Prazer e Glória [III].

"De resto, onde houvesse uma tendência a comparar havia a tendência a trair. (...) Enquanto as mulheres não saíssem de casa e não tivessem oportunidade de comparar o seu marido com os outros homens, elas seriam fiéis, ou relativamente convencidas à fidelidade. Doutro modo, era impossível detê-las; a livre concorrência dos costumes seria inevitável.
(...)
Tornara-se receosa em parecer directa e com essa fantasia erótica que dá às mulheres do povo um atractivo em que se recusam mais do que oferecem. Elas sabem quanto se fazem desejar, e isso completa o seu apetite sem chegarem a ter ajuntamento. Assim havia virgens de oitenta anos, sempre alerta para a palavra que provoca sem que haja experiência nem ligeireza de costumes. Tudo quanto queriam era despertar a imaginação dos homens, acto mais criador do que o que gera um filho no ventre.
(...)
Ela sabia que há pelo menos um momento na nossa vida, entre o amor e o respeito, em que o novo condena o velho e o faz perecer na imaginação; e o representa aos seus olhos caído para sempre, frio e pronto a quebrar-se o laço que era tão apertado.
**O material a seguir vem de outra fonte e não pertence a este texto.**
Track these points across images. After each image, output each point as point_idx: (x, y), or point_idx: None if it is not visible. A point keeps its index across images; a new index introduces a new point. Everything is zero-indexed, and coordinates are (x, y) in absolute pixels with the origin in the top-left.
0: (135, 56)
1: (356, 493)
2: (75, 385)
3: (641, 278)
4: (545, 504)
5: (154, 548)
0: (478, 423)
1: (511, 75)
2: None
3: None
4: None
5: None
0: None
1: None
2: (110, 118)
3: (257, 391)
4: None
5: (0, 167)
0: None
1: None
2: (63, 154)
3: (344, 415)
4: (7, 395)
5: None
Uma espécie de iniciação, para que o sofrimento se aprenda e depois não fira tanto.
(...)
Durba evitara sempre o grupo, porque o achava uma forma de abastardar as relações. Gostava de ligações em que a prova dos seus poderes não sofresse com os direitos da experiência comum. Em amor não era democrática e distinguia os favores como princípios do desejo e não como condescedência do convívio. Ela punha um acento no que era prática de amigos e licença de convivas. Desse modo não se prostituía completamente e guardava o decoro dos seus vícios que era não lhes dar espectadores, mas só participantes. (...) Tudo o mais, homens e cultura que ela gastava de boa marca como os produtos da sua maquilhagem, eram o disfarce das argoladas que soavam no coração dela. Sobre o vazio que Durba não podia preencher e domar; um vazio como uma fera, bocejando, caindo em letargo, herdado de milenárias catástrofes que a tinham acostumado à desproporção entre o corpo e a alma.
(...)
A dor não se aprende, não se usa como um vício e se tira dela pimenta e cinamono para temperar a solidão. A dor. Que sabia ela da dor?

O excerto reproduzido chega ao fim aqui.